[[ Stored data, beginning ]]
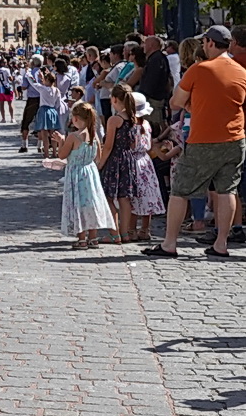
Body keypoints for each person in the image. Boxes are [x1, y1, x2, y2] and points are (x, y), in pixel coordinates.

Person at [145, 25, 246, 259]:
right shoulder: (241, 71)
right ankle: (221, 244)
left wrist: (194, 105)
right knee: (227, 191)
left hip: (204, 139)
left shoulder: (199, 69)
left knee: (180, 191)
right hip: (235, 139)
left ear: (210, 43)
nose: (202, 46)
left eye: (204, 42)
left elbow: (175, 103)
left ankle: (169, 244)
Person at [98, 86, 165, 243]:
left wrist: (100, 164)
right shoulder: (135, 120)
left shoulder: (115, 120)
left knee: (108, 197)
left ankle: (114, 232)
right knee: (125, 198)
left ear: (115, 99)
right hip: (130, 160)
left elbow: (108, 146)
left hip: (116, 160)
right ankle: (126, 232)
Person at [53, 101, 114, 249]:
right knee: (90, 204)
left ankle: (81, 238)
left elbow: (62, 155)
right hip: (90, 173)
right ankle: (93, 238)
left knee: (78, 204)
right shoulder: (94, 136)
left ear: (75, 119)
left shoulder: (73, 136)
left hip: (76, 173)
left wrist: (61, 141)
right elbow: (98, 157)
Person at [138, 35, 173, 125]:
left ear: (151, 45)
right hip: (153, 98)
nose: (143, 46)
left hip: (153, 100)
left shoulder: (156, 59)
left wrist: (145, 95)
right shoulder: (157, 58)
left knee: (154, 125)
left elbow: (152, 80)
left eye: (145, 44)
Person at [18, 54, 44, 152]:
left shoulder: (29, 74)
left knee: (26, 122)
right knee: (41, 122)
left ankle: (24, 145)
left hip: (32, 99)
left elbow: (24, 87)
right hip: (42, 99)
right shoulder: (44, 73)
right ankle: (40, 146)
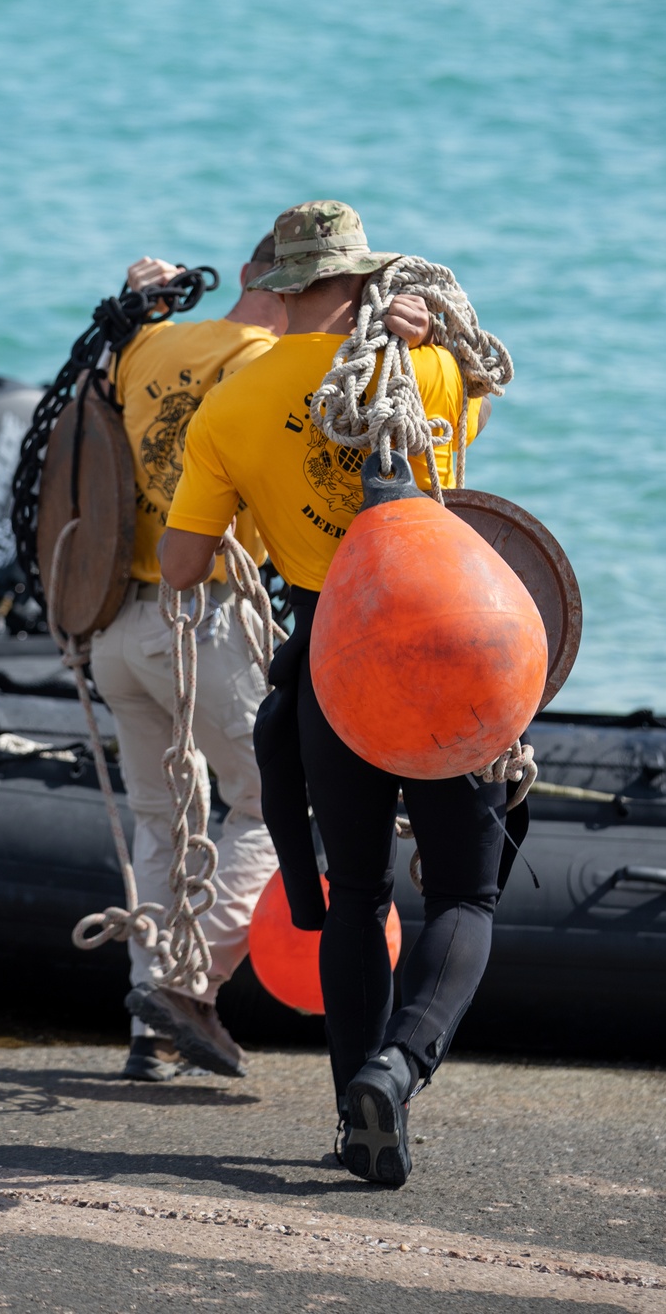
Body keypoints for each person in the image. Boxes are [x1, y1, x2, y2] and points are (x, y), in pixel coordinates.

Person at [160, 200, 508, 1187]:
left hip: (333, 657)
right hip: (441, 650)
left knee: (356, 894)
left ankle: (357, 1119)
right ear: (363, 278)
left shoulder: (230, 403)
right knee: (465, 891)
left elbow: (181, 565)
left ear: (278, 285)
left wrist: (251, 498)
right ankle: (397, 1069)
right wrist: (418, 337)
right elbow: (473, 414)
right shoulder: (428, 369)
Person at [90, 231, 432, 1083]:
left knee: (160, 818)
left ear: (246, 275)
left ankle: (151, 1033)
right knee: (269, 805)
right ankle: (185, 986)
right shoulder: (268, 369)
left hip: (119, 623)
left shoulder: (150, 346)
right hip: (206, 621)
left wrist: (141, 302)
[[ Stored data, end ]]
Provide an exact copy of the records, excluding every picture.

Solution for this problem —
Body keypoints for each person in the image. Boxes are [x1, y1, x2, y2] and points are (x, y), in pixel coordinates.

Person at [145, 25, 246, 259]:
right shoulder: (241, 71)
right ankle: (221, 244)
left wrist: (194, 105)
right knee: (227, 191)
left hip: (204, 139)
left shoulder: (199, 69)
left knee: (180, 191)
right hip: (235, 139)
left ear: (210, 43)
nose: (202, 46)
left eye: (204, 42)
left elbow: (175, 103)
left ankle: (169, 244)
Person at [98, 86, 165, 243]:
left wrist: (100, 164)
right shoulder: (135, 120)
left shoulder: (115, 120)
left knee: (108, 197)
left ankle: (114, 232)
right knee: (125, 198)
left ear: (115, 99)
right hip: (130, 160)
left elbow: (108, 146)
left hip: (116, 160)
right ankle: (126, 232)
Person at [53, 101, 114, 249]:
right knee: (90, 204)
left ankle: (81, 238)
left elbow: (62, 155)
right hip: (90, 173)
right ankle: (93, 238)
left knee: (78, 204)
right shoulder: (94, 136)
left ear: (75, 119)
left shoulder: (73, 136)
left hip: (76, 173)
left wrist: (61, 141)
right elbow: (98, 157)
Person at [138, 35, 173, 125]:
left ear: (151, 45)
right hip: (153, 98)
nose: (143, 46)
left hip: (153, 100)
left shoulder: (156, 59)
left wrist: (145, 95)
right shoulder: (157, 58)
left knee: (154, 125)
left elbow: (152, 80)
left eye: (145, 44)
Person at [18, 54, 44, 152]:
left shoulder: (29, 74)
left knee: (26, 122)
right knee: (41, 122)
left ankle: (24, 145)
left hip: (32, 99)
left elbow: (24, 87)
right hip: (42, 99)
right shoulder: (44, 73)
right ankle: (40, 146)
Body keypoints for each person in the image. Boxes are [x1, y1, x2, y2] and points are (x, y), in pixel coordinates.

Person at [160, 200, 508, 1187]:
left hip: (333, 657)
right hip: (441, 650)
left knee: (356, 894)
left ankle: (357, 1119)
right ear: (363, 278)
left shoulder: (230, 403)
right knee: (465, 891)
left elbow: (181, 565)
left ear: (278, 285)
left wrist: (251, 498)
right ankle: (397, 1069)
right wrist: (418, 337)
right elbow: (473, 414)
right shoulder: (428, 369)
Person at [90, 231, 432, 1083]:
left knee: (160, 818)
left ear: (246, 275)
left ankle: (151, 1033)
right knee: (269, 805)
right ankle: (185, 986)
right shoulder: (268, 369)
left hip: (119, 623)
left shoulder: (150, 346)
right hip: (206, 621)
left wrist: (141, 302)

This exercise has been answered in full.